Musquin has won a battle, but can he win the war?

After standing on the podium in eight of the first 10 races, Musquin finally showed the field he was capable of winning in Indy when he grabbed the holeshot and led every lap on the way to Victory Lane. He was never seriously challenged and it was the Musquin that Supercross fans expected to see all season.

It was a long time coming. Musquin must have felt like victory was just around the corner after finishing second in the overall standings in Anaheim II’s Triple Crown race. He was third in the first Main that night and second in the last two Mains.

As it turned out, that single race defined his season until last week. Musquin stood on the podium all night, but he finished two spots behind Cooper Webb in the first Main and was one spot back in the second. It was only as time ran out that he was able to beat Webb by a single spot in the third Main. If Musquin had won either of the first two Mains, he would have had the overall victory – denying Webb his first career win in the process.

Webb’s Anaheim win revitalized the rider and gave him the confidence to rattle off four more wins in the next seven races.

Meanwhile, Musquin scored podium finishes in the next seven races, making him almost perfect. In another season, a record like that would have been enough to give him a comfortable points lead. In 2019, he sit 14 markers out of first, which is the points’ equivalent of the difference between first and 11th in one race. In other words, Webb cannot lose the points lead at Seattle unless he finishes outside the top 10 while his teammate wins.

Looking at the numbers another way the scenario is not quite as hopeless. Musquin needs to shave only 2.3 points off Webb’s lead each week to win the championship. Three points separate first and second. Five points differentiates first from third, which is where Webb finished in Indianapolis. Webb is vulnerable as his 10th-place finish at Glendale and an eighth at San Diego attest.

Those bobbles came early and Webb seems to have forgotten how to make a mistake.

A third-place is Webb’s worst finish in the last six weeks and since Anaheim II when Musquin started his impressive string of podium finishes, Webb has recorded an average finish of 2.2. That came with a worst finish of eighth on an extremely muddy and heavy track in San Diego. Musquin has a worst finish of only sixth, but his average of 2.8 still lags behind Webb.

Worse still, since Anaheim II Musquin has finished behind Webb in every race except for the outlier of San Diego.

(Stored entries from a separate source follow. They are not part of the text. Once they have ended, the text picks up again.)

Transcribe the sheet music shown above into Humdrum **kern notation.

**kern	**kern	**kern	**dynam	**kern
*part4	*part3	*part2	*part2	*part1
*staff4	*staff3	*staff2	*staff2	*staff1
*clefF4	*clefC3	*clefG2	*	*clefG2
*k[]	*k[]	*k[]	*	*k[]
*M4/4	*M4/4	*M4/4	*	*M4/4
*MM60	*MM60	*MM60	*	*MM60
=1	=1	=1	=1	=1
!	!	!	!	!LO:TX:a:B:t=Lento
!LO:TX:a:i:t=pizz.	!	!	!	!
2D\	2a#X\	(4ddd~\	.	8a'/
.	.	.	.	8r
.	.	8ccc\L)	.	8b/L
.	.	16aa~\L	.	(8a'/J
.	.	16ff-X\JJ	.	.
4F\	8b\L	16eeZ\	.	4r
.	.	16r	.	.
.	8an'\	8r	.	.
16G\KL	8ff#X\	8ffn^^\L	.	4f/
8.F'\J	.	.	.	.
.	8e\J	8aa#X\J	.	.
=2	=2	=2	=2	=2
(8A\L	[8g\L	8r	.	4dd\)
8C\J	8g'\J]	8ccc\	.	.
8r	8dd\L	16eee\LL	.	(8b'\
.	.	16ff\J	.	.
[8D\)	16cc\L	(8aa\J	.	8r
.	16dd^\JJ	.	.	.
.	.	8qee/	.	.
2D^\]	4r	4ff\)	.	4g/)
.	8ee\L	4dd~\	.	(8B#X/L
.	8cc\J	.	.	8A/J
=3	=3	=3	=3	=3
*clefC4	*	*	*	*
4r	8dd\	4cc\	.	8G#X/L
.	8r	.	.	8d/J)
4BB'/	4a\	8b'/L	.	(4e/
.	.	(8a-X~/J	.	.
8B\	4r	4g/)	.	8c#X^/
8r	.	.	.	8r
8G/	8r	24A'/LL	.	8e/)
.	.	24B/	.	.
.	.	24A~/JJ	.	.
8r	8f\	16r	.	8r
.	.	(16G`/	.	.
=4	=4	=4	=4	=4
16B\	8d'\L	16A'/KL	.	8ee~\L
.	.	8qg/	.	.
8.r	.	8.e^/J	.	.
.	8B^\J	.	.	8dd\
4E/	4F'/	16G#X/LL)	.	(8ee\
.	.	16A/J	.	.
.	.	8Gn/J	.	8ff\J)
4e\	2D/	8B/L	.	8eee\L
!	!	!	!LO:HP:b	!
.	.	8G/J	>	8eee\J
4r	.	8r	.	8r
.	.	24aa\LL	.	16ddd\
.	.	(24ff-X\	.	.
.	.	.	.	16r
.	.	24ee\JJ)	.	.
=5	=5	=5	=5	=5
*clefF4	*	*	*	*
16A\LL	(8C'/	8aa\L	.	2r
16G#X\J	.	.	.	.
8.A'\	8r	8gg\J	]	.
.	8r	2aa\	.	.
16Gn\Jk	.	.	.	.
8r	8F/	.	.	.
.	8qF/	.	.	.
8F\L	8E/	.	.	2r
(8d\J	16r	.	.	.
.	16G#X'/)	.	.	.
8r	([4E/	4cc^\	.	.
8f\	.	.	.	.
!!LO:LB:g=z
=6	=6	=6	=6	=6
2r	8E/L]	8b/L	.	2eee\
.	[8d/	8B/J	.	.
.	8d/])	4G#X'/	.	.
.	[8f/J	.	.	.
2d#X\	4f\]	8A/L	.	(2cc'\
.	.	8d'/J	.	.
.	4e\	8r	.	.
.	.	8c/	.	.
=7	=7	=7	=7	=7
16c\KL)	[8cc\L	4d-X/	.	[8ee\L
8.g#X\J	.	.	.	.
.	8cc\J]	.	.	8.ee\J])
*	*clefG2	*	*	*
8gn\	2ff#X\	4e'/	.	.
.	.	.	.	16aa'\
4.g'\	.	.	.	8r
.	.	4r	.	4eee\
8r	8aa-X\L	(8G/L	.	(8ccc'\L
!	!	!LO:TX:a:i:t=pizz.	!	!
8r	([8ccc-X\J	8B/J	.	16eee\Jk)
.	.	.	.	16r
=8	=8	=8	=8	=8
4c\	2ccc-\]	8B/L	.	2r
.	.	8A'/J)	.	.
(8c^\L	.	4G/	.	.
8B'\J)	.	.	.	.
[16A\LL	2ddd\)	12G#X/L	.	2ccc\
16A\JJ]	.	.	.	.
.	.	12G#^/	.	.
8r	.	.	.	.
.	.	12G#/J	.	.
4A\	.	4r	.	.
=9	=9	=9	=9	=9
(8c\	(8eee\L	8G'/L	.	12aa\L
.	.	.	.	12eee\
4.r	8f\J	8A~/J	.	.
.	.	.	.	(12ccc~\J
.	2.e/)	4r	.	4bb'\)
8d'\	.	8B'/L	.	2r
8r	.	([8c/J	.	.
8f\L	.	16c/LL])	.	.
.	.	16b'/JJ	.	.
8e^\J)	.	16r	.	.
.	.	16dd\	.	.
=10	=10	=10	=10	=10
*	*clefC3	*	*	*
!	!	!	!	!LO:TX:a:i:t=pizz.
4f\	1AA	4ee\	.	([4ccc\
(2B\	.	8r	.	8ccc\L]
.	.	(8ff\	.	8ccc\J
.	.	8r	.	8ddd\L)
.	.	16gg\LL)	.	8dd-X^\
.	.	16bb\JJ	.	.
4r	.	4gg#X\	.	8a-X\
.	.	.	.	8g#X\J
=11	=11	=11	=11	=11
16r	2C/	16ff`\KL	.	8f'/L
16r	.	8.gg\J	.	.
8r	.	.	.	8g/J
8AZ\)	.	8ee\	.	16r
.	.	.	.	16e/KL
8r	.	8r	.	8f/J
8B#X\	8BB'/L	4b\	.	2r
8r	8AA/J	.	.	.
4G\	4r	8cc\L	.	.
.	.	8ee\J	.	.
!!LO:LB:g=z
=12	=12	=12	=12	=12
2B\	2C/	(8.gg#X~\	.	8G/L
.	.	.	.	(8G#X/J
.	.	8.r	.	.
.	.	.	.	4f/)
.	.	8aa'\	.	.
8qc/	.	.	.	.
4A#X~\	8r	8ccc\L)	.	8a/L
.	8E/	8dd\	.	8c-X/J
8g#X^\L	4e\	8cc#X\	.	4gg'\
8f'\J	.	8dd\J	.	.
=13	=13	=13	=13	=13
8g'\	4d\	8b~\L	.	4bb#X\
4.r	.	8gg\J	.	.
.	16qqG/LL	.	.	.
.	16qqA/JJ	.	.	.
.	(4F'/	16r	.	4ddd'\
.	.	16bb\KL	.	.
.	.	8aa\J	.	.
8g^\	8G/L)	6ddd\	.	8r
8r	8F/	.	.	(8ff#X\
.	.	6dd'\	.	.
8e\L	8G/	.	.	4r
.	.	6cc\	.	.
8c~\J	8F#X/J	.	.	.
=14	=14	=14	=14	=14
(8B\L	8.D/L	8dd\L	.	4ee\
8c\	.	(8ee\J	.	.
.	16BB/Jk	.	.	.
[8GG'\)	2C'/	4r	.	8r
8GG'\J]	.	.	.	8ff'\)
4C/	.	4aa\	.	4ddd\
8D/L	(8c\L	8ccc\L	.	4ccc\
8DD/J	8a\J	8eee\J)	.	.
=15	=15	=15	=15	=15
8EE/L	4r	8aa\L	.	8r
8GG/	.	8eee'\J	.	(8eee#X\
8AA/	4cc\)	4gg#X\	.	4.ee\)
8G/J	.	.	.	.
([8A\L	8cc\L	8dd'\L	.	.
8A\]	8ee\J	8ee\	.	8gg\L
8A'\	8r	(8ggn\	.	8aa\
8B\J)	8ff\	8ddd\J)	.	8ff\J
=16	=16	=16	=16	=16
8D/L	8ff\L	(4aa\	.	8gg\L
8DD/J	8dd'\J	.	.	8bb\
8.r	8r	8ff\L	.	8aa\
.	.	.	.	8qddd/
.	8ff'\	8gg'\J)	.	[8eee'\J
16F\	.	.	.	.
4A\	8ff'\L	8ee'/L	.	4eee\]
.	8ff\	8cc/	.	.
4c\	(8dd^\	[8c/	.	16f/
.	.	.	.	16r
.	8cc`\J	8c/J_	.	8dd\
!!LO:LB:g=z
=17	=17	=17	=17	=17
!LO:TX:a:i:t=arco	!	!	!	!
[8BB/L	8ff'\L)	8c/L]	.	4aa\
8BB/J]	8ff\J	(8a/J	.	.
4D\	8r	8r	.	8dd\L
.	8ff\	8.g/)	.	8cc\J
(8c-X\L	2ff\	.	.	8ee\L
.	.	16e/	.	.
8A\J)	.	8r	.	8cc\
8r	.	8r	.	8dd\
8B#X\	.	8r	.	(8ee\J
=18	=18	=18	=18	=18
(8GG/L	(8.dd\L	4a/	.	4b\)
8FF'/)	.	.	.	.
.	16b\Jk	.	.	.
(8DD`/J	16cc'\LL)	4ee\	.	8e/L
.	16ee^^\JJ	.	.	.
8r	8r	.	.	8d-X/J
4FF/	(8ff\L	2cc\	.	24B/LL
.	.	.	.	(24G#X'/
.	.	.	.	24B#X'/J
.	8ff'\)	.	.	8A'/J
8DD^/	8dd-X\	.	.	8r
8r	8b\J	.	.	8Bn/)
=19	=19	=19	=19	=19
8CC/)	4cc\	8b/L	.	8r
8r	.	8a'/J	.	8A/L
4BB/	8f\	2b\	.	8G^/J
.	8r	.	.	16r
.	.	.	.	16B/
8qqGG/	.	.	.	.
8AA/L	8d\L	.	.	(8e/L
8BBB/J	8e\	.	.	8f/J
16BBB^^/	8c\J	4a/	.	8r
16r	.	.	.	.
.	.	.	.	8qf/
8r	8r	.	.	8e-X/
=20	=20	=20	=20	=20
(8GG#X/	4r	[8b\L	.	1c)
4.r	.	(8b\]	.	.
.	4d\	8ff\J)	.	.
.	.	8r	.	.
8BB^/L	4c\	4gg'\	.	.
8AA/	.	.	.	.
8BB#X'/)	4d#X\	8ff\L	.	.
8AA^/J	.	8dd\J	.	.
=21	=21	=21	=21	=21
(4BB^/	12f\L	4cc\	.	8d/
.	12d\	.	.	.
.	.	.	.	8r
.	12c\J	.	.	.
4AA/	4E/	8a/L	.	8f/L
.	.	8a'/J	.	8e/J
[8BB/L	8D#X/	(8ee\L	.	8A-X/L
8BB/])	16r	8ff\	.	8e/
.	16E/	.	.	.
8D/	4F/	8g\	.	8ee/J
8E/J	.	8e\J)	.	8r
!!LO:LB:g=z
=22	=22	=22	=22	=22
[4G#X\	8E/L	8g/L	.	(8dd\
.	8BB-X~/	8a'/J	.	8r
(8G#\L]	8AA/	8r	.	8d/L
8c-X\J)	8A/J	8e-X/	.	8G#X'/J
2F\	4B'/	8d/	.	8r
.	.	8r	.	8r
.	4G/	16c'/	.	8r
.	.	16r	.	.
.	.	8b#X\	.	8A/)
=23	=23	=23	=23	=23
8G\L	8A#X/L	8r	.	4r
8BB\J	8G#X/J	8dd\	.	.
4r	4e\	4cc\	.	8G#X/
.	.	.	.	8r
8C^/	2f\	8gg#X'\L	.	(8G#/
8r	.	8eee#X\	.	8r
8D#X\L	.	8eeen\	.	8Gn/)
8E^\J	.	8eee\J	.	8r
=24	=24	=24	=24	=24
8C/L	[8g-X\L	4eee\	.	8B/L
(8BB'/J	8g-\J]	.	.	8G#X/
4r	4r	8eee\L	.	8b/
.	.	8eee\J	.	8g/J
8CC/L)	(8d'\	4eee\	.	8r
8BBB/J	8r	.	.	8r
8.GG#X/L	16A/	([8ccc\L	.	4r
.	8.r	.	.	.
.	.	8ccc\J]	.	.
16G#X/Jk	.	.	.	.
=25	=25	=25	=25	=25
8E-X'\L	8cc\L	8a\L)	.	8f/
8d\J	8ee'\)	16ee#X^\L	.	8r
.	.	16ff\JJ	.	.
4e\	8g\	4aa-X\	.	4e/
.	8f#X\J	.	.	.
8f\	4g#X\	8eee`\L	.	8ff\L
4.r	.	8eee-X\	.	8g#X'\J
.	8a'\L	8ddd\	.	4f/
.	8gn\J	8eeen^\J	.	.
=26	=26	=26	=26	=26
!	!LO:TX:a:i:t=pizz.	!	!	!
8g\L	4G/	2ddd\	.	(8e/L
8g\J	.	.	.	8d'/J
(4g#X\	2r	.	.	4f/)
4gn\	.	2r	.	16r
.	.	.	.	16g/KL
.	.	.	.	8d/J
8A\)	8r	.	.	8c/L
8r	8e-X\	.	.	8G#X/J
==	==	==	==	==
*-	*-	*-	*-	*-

It is no longer a question of keeping pressure on Webb. Musquin cannot expect his teammate to make a mistake; he has to find a way to pass him on the track. If Webb adds only two points to his lead at Seattle, Musquin’s fate would no longer be in his hands. He would need to gain 3.2 points per race. With that scenario, Webb could finish one spot behind Musquin every week and still win the championship.